Приведённый текст:
+++++

Александр Шуралёв Суматошные пылинки

Фаустов
Александр Михайлович Шуралёв, профессор кафедры русской литературы
БГПУ им. М.Акмуллы (Уфа), доктор педагогических наук, автор книг и
многочисленных статей по литературоведению

Номинация: критика современной литературы

Суматошные пылинки в солнечном луче
(«Окна с видом на МКАД» Анастасии Ермаковой)

Однажды прочитав рассказы А.П.Чехова и И.А.Бунина, впоследствии
при чтении прозы сегодняшних дней невольно соизмеряешь читаемое с
заданной классиками планкой и каждый раз убеждаешься в том, насколько
она высока. Правда, надо признать, что не исключаются совсем и
бесповоротно случаи не только приближения к ней, но и в определённом
смысле пусть и редкого, но всё-таки взятия этой высоты нашими писателями-
современниками.
Недавно в моих руках оказалась книга рассказов и повестей «Окна с
видом на МКАД» московского прозаика и журналиста Анастасии
Ермаковой. Первое, поначалу не совсем осознанное ощущение при чтении –
эффект присутствия: я вижу, слышу, осязаю и обоняю всё то, о чём пишет
автор, а вдобавок нахожусь там и забываю, что это чтение… «Простите,
простите, я не знаю, что на меня нашло... Я так хотела побыть мамой...», –
извиняется не только перед чуть не потерявшей рассудок от пропажи
сынишки героиней, но и передо мною, оказавшимся здесь же, в этой самой
квартире, человеком, необъятно толстая и так же необъятно несчастная
бедолага Марина, у которой никогда-никогда не будет своих детей. И я ей
верю и искренне сочувствую («Няня»).

+++++

Предоставленные записи:

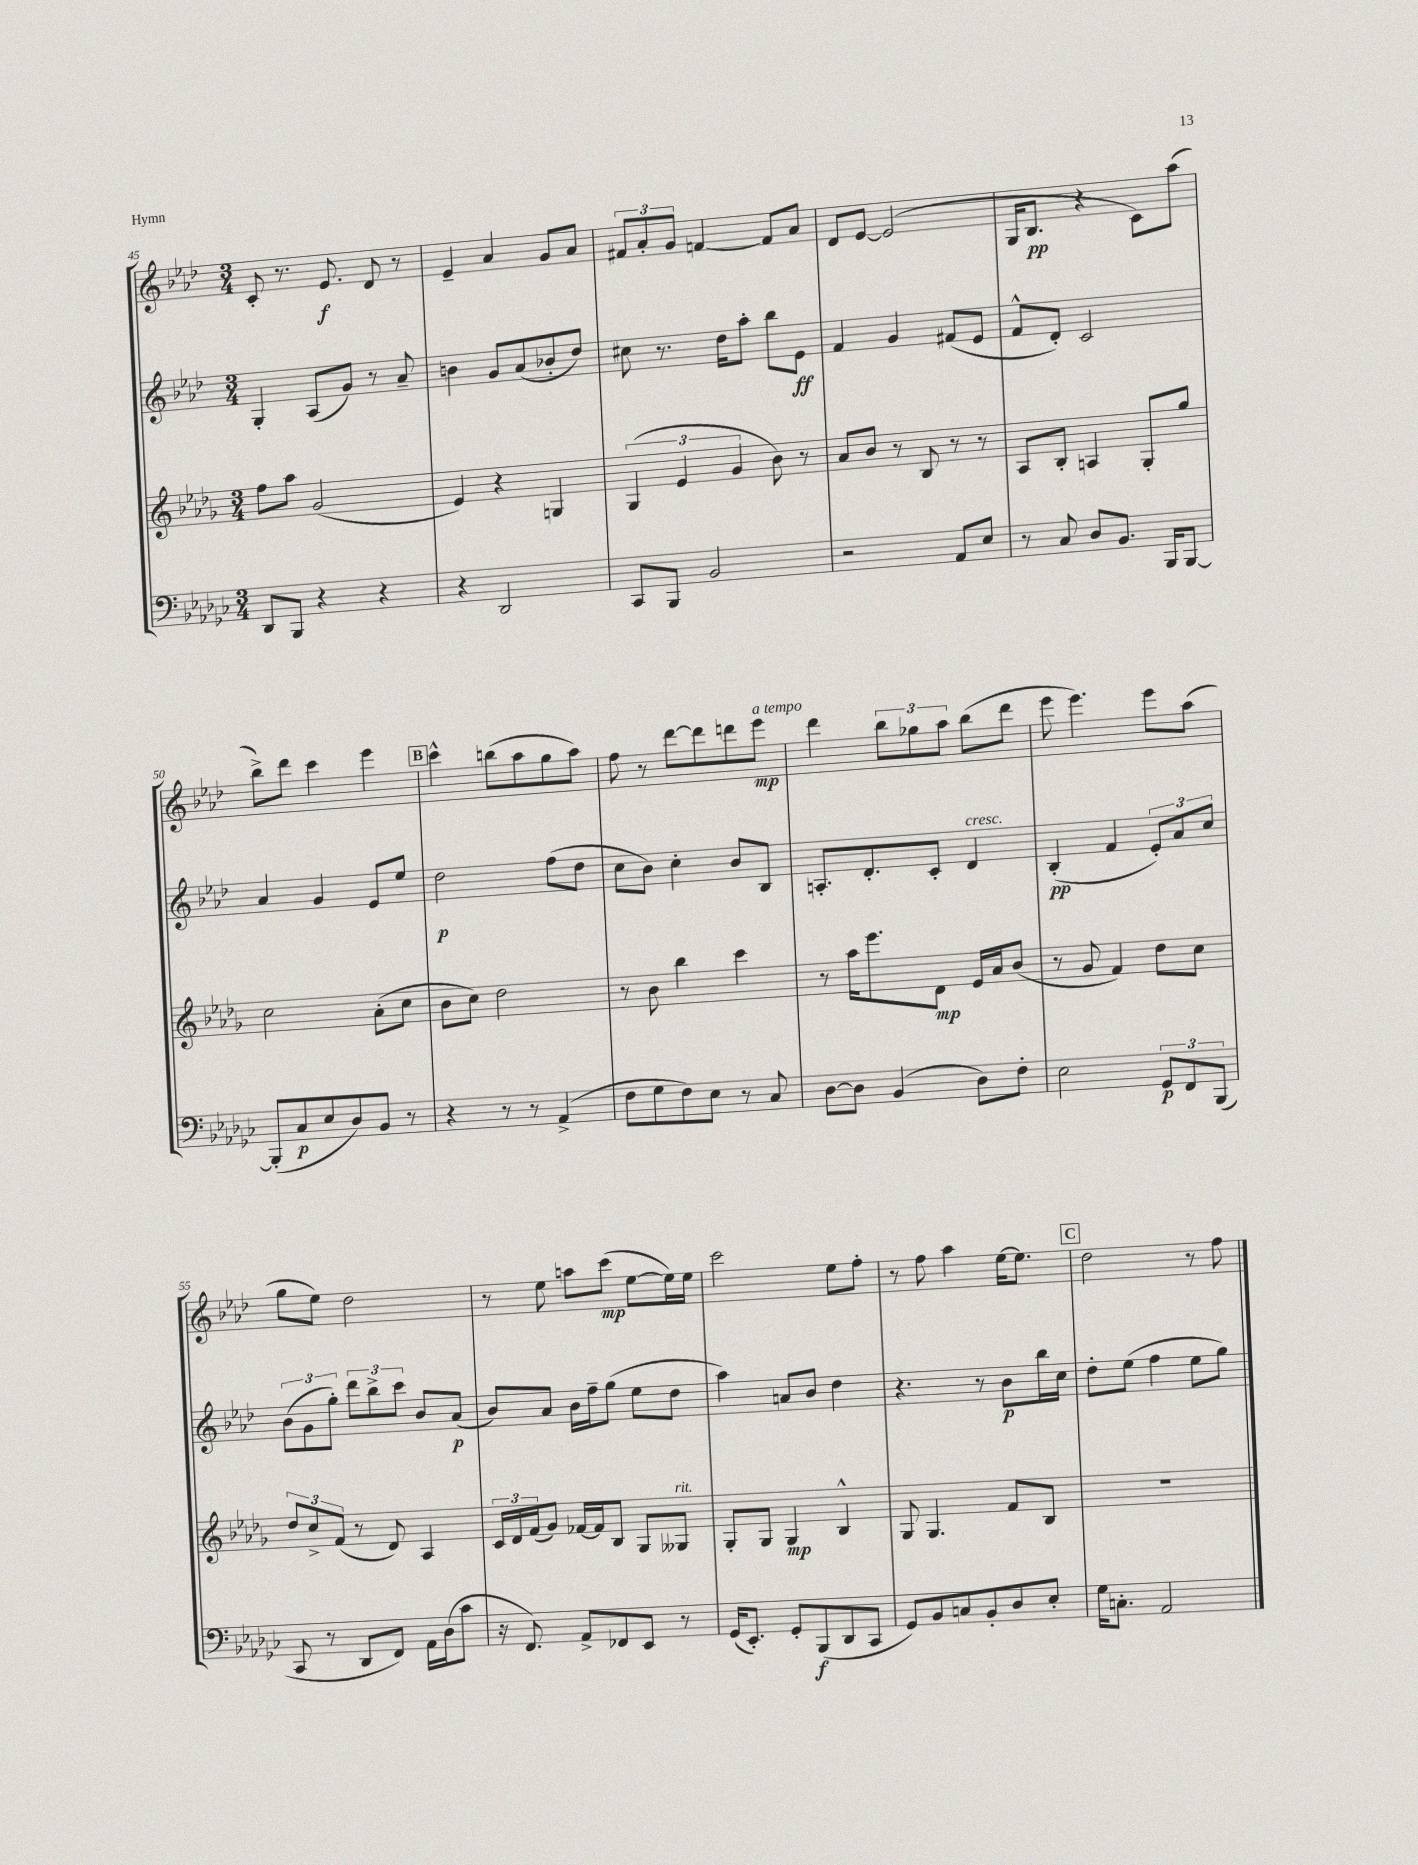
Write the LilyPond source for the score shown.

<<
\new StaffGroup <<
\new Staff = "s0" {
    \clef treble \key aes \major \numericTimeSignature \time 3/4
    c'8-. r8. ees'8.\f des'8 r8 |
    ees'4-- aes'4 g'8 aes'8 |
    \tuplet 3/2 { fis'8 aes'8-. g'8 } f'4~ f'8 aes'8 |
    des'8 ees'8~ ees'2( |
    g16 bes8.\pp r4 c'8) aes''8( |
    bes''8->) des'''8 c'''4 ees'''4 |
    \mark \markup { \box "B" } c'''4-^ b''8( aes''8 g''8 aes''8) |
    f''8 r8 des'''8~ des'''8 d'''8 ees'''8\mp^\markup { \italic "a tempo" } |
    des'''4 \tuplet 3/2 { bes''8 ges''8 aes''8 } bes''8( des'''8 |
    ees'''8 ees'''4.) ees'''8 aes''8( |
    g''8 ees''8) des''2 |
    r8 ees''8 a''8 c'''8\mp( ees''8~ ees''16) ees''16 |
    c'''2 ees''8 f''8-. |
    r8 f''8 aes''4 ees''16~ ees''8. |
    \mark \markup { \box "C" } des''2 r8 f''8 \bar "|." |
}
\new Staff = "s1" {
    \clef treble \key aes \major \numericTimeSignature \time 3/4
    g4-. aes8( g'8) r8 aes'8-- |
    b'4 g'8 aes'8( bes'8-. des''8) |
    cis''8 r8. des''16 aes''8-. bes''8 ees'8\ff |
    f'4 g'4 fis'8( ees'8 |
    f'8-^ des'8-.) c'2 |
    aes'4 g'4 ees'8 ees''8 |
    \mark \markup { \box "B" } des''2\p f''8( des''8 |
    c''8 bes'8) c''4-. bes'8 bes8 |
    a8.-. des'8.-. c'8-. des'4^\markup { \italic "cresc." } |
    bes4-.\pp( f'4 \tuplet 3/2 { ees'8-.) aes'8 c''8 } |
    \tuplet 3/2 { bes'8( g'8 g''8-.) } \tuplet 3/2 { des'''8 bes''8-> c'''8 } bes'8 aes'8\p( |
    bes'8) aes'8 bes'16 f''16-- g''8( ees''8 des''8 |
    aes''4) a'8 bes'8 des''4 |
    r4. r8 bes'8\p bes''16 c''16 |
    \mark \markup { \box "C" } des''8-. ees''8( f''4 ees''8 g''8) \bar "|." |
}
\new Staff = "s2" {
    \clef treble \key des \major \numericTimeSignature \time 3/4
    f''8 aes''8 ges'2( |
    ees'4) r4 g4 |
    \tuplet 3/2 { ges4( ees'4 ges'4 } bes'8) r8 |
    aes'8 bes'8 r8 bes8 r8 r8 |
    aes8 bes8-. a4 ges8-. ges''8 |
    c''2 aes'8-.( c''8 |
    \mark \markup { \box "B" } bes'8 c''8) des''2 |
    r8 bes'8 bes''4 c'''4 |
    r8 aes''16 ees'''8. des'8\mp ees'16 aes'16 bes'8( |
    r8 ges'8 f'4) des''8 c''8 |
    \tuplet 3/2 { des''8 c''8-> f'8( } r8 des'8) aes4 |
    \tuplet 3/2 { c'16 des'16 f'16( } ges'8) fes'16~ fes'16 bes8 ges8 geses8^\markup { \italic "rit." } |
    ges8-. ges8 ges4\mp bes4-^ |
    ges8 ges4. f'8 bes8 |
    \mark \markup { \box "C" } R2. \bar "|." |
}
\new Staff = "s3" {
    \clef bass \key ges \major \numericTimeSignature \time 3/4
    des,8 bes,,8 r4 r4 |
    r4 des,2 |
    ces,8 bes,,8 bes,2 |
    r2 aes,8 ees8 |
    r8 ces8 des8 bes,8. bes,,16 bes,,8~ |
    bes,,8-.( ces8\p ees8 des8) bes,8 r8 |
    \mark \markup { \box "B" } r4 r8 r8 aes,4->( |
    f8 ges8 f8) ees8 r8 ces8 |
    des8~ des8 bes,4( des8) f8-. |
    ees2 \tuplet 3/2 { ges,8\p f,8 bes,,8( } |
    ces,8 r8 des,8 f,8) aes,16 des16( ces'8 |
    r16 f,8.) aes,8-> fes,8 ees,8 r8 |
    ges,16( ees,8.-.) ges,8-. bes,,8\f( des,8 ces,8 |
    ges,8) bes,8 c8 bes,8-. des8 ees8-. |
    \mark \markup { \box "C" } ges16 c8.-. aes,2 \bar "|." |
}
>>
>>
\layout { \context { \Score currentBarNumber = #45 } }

+++++

Ваши задания:
• A. Выпишите из рецензии все глаголы восприятия, которыми описан эффект присутствия при чтении.
• B. Ответьте по рецензии на три вопроса, каждый ответ с новой строки:
(i) Профессором какой кафедры и какого вуза назван Александр Михайлович Шуралёв?
(ii) Как называется книга рассказов и повестей Анастасии Ермаковой?
(iii) Из какого рассказа героиня Марина?
Записи взяты из другого источника.

Ответы:
• A. вижу, слышу, осязаю, обоняю

• B.
(i) Кафедры русской литературы БГПУ им. М. Акмуллы (Уфа).
(ii) «Окна с видом на МКАД».
(iii) «Няня».